### Data for analysis

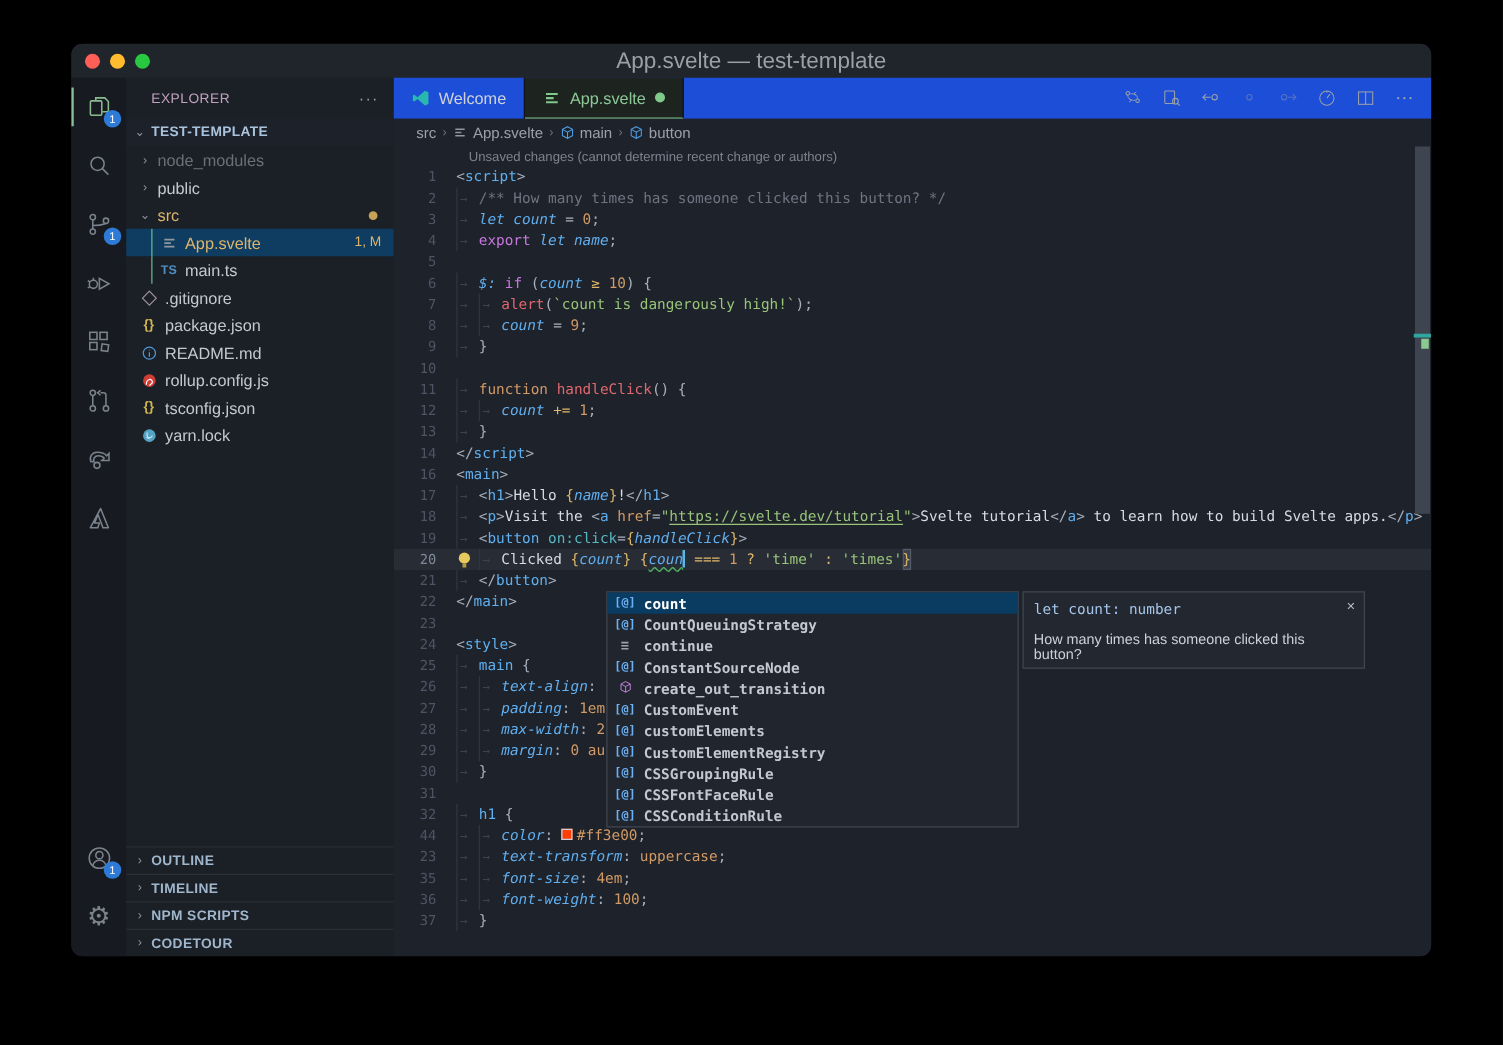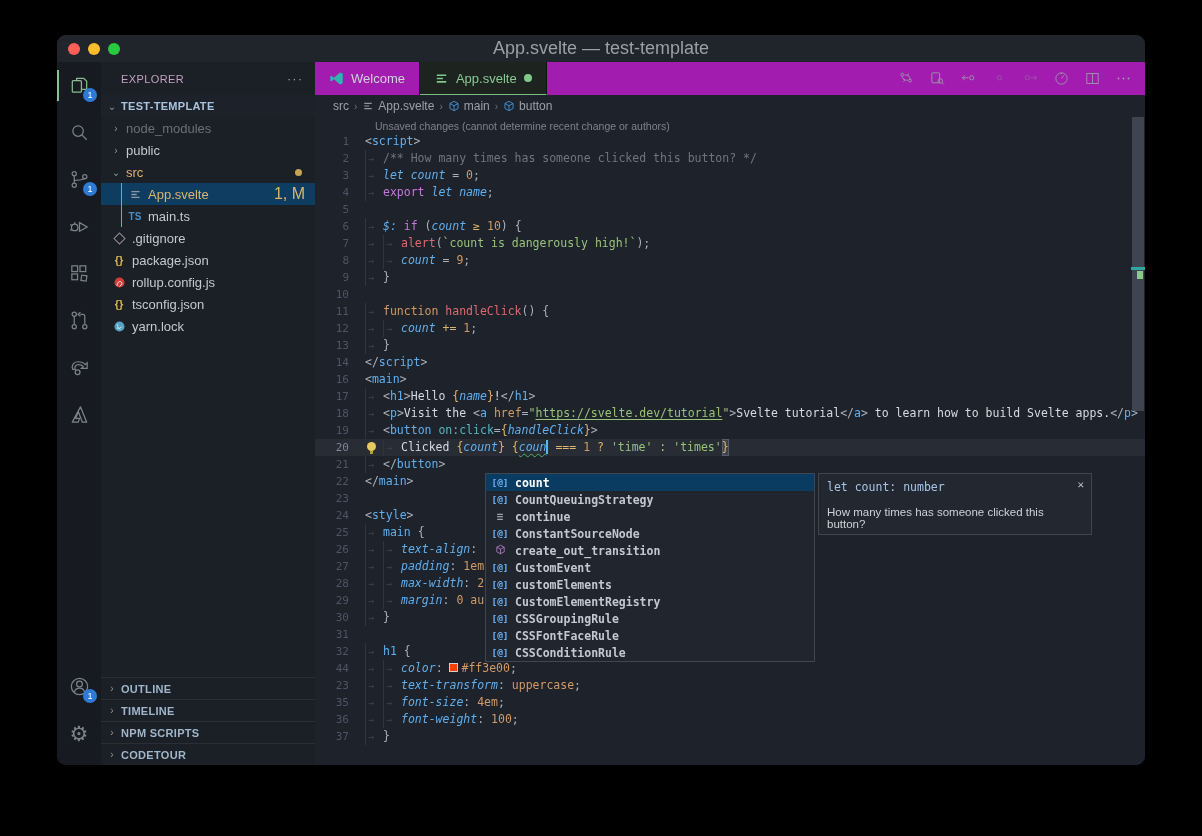--- a/index.html
+++ b/index.html
@@ -34,33 +34,33 @@
   #sidebar-more { color:#9aa0a8; letter-spacing:1px; font-size:13px; }
   .section-row { height:22px; display:flex; align-items:center; gap:4px; padding-left:6px;
                  color:#a9c3dd; font-weight:bold; font-size:11px; letter-spacing:.3px; background:#1d222a;}
   .chev { color:#8d939c; font-size:10px; font-weight:normal; width:10px; text-align:center; display:inline-block; }
   #tree { }
   .tree-row { position:relative; height:22px; display:flex; align-items:center; gap:5px; color:#c3c9d1; }
   .tree-row .chev { margin-left:0; }
   .tree-row.sel { background:#0e3d61; }
   .tree-row.dim { color:#697079; }
   .tree-row.mod { color:#dcb46c; }
-  .tree-badge { margin-left:auto; margin-right:10px; font-size:16px; color:#dcb46c; }
+  .tree-badge { margin-left:auto; margin-right:10px; font-size:11px; color:#dcb46c; }
   .dot-badge { width:7px; height:7px; border-radius:50%; background:#c7a455; margin-left:auto; margin-right:13px; }
   .guide-green { position:absolute; left:20px; top:0; bottom:0; width:1px; background:#63b98f; }
   .ficon { width:16px; display:inline-flex; justify-content:center; align-items:center; flex-shrink:0; font-size:11px; }
   .ficon svg { width:13px; height:13px; }
   .ts-badge { background:none; color:#4d8fc4; font-size:10px; font-weight:bold; }
   .brace-i { color:#d3b54e; font-weight:bold; font-size:11px; }
   #sidebar-spacer { flex:1; }
   .panel-row { height:22px; display:flex; align-items:center; gap:4px; padding-left:6px;
                border-top:1px solid #2a2e36; color:#9fb6cc; font-weight:bold; font-size:11px; letter-spacing:.3px; }
   
   #editor-col { flex:1; display:flex; flex-direction:column; min-width:0; }
-  #tabbar { height:33px; background:#a21caf; display:flex; align-items:stretch; }
+  #tabbar { height:33px; background:#1d4ed8; display:flex; align-items:stretch; }
   .tab { display:flex; align-items:center; gap:7px; padding:0 14px; font-size:13px; color:#cfd3d9;
          border-right:1px solid #101215; }
   .tab.active { background:#1d231f; color:#8cc896; border-bottom:1px solid #7dbd85; }
   .tab .mod-dot { width:8px; height:8px; border-radius:50%; background:#7fc98b; }
   .tab svg { width:15px; height:15px; }
   #toolbar { margin-left:auto; display:flex; align-items:center; gap:7px; padding-right:10px; }
   .tb-btn { width:24px; height:24px; display:flex; align-items:center; justify-content:center; color:#9aa0a8; }
   .tb-btn svg { width:17px; height:17px; stroke:currentColor; fill:none; stroke-width:1.2; }
   .tb-btn.dim { opacity:.45; }
   #breadcrumbs { height:22px; background:#1e222a; display:flex; align-items:center; gap:5px;
@@ -242,20 +242,29 @@
                 <rect x="3.2" y="3.2" width="9.6" height="9.6" transform="rotate(45 8 8)"></rect>
               </svg>
             </span>
             <span>.gitignore</span>
           </div>
           <div class="tree-row" style="padding-left: 10px;">
             <span class="ficon">
               <span class="brace-i">{}</span>
             </span>
             <span>package.json</span>
+          </div>
+          <div class="tree-row" style="padding-left: 10px;">
+            <span class="ficon">
+              <svg viewBox="0 0 16 16" fill="none" stroke="#5295d6" stroke-width="1.2">
+                <circle cx="8" cy="8" r="6"></circle>
+                <path d="M8 7.2V11.5M8 4.6v.9"></path>
+              </svg>
+            </span>
+            <span>README.md</span>
           </div>
           <div class="tree-row" style="padding-left: 10px;">
             <span class="ficon">
               <svg viewBox="0 0 16 16">
                 <circle cx="8" cy="8" r="6.2" fill="#cf3e36"></circle>
                 <path d="M5 12c0-6 6-7 6-2l-3 3" stroke="#fff" stroke-width="1.1" fill="none"></path>
               </svg>
             </span>
             <span>rollup.config.js</span>
           </div>

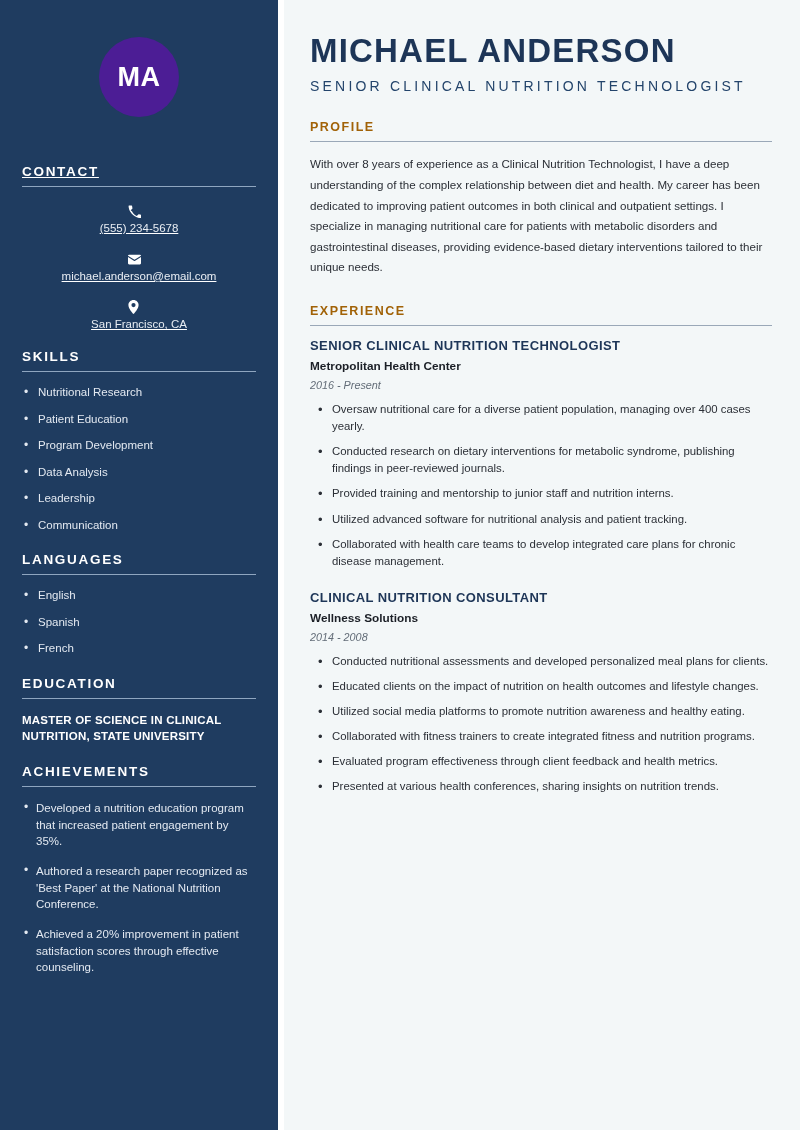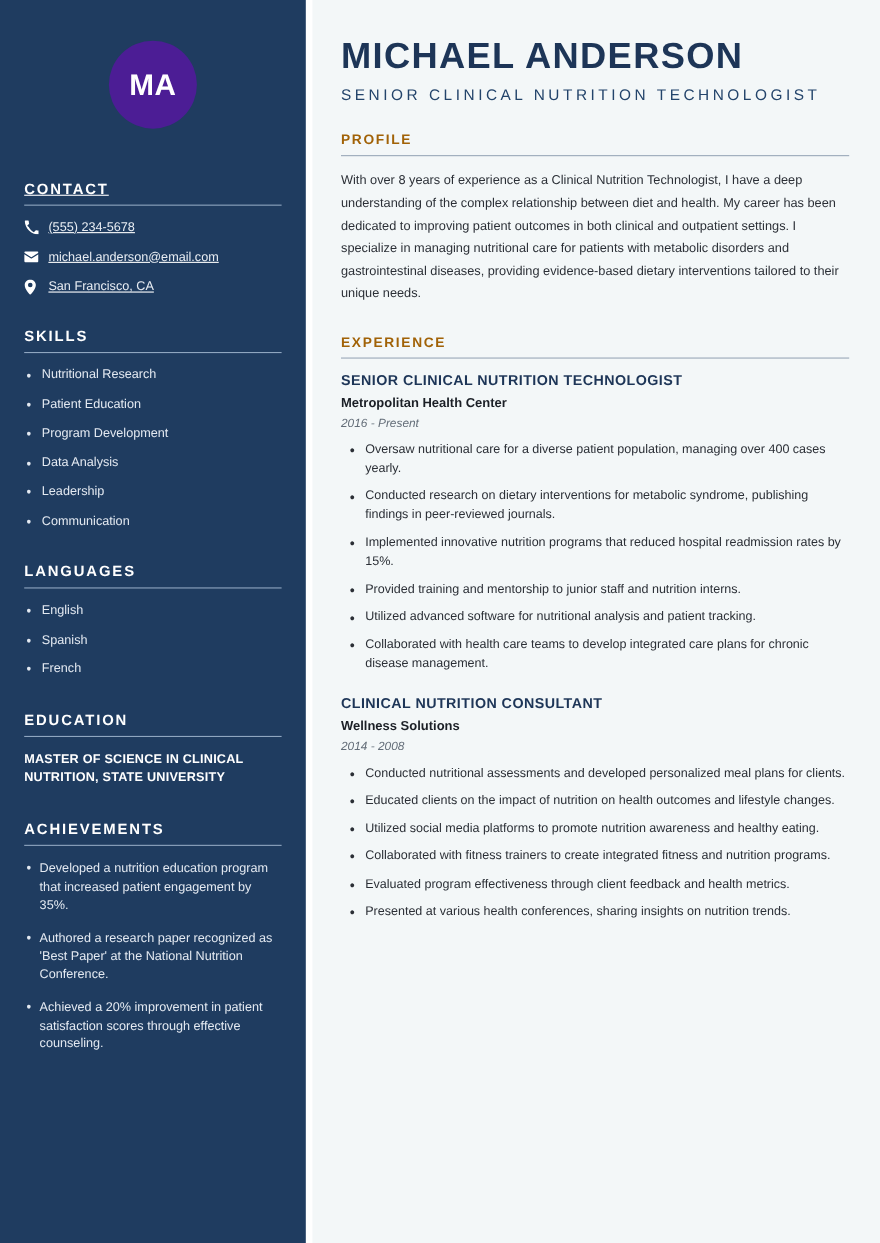--- a/index.html
+++ b/index.html
@@ -47,21 +47,21 @@
     background: #4c1d95;
     display: flex;
     align-items: center;
     justify-content: center;
     color: #ffffff;
     font-size: 27px;
     font-weight: bold;
     letter-spacing: 0.5px;
   }
 
-  .side-section { margin-top: 30px; }
+  .side-section { margin-top: 19px; }
   .side-section.first { margin-top: 37px; text-decoration: underline; }
 
   .side-heading {
     font-size: 13.5px;
     font-weight: bold;
     letter-spacing: 1.7px;
     color: #ffffff;
     padding-bottom: 7px;
   }
 
@@ -70,20 +70,21 @@
     background: #8fa6c0;
     margin-bottom: 13px;
   }
 
   .contact-row {
     display: flex;
     align-items: center;
     margin-bottom: 14px;
     font-size: 11.5px;
     color: #e8edf3;
+    flex-direction: column;
   }
 
   .contact-icon {
     width: 22px;
     flex: 0 0 22px;
     display: flex;
     align-items: center;
     justify-content: flex-start;
   }
   .contact-icon svg { display: block; }
@@ -320,21 +321,20 @@
       <div class="main-heading">EXPERIENCE</div>
       <div class="main-rule"></div>
 
       <div class="job exp-block">
         <div class="job-title">SENIOR CLINICAL NUTRITION TECHNOLOGIST</div>
         <div class="job-company">Metropolitan Health Center</div>
         <div class="job-dates">2016 - Present</div>
         <ul class="job-list">
           <li>Oversaw nutritional care for a diverse patient population, managing over 400 cases yearly.</li>
           <li>Conducted research on dietary interventions for metabolic syndrome, publishing findings in peer-reviewed journals.</li>
-          <li>Implemented innovative nutrition programs that reduced hospital readmission rates by 15%.</li>
           <li>Provided training and mentorship to junior staff and nutrition interns.</li>
           <li>Utilized advanced software for nutritional analysis and patient tracking.</li>
           <li>Collaborated with health care teams to develop integrated care plans for chronic disease management.</li>
         </ul>
       </div>
 
       <div class="job">
         <div class="job-title">CLINICAL NUTRITION CONSULTANT</div>
         <div class="job-company">Wellness Solutions</div>
         <div class="job-dates">2014 - 2008</div>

######

Directive
The line containing "border-right:1px solid #101215;" marks the end: copy exactly every line from the start of the records up to and including it, leaving out the pictures.

Solution to the problem
--- a/index.html
+++ b/index.html
@@ -34,33 +34,33 @@
   #sidebar-more { color:#9aa0a8; letter-spacing:1px; font-size:13px; }
   .section-row { height:22px; display:flex; align-items:center; gap:4px; padding-left:6px;
                  color:#a9c3dd; font-weight:bold; font-size:11px; letter-spacing:.3px; background:#1d222a;}
   .chev { color:#8d939c; font-size:10px; font-weight:normal; width:10px; text-align:center; display:inline-block; }
   #tree { }
   .tree-row { position:relative; height:22px; display:flex; align-items:center; gap:5px; color:#c3c9d1; }
   .tree-row .chev { margin-left:0; }
   .tree-row.sel { background:#0e3d61; }
   .tree-row.dim { color:#697079; }
   .tree-row.mod { color:#dcb46c; }
-  .tree-badge { margin-left:auto; margin-right:10px; font-size:16px; color:#dcb46c; }
+  .tree-badge { margin-left:auto; margin-right:10px; font-size:11px; color:#dcb46c; }
   .dot-badge { width:7px; height:7px; border-radius:50%; background:#c7a455; margin-left:auto; margin-right:13px; }
   .guide-green { position:absolute; left:20px; top:0; bottom:0; width:1px; background:#63b98f; }
   .ficon { width:16px; display:inline-flex; justify-content:center; align-items:center; flex-shrink:0; font-size:11px; }
   .ficon svg { width:13px; height:13px; }
   .ts-badge { background:none; color:#4d8fc4; font-size:10px; font-weight:bold; }
   .brace-i { color:#d3b54e; font-weight:bold; font-size:11px; }
   #sidebar-spacer { flex:1; }
   .panel-row { height:22px; display:flex; align-items:center; gap:4px; padding-left:6px;
                border-top:1px solid #2a2e36; color:#9fb6cc; font-weight:bold; font-size:11px; letter-spacing:.3px; }
   
   #editor-col { flex:1; display:flex; flex-direction:column; min-width:0; }
-  #tabbar { height:33px; background:#a21caf; display:flex; align-items:stretch; }
+  #tabbar { height:33px; background:#1d4ed8; display:flex; align-items:stretch; }
   .tab { display:flex; align-items:center; gap:7px; padding:0 14px; font-size:13px; color:#cfd3d9;
          border-right:1px solid #101215; }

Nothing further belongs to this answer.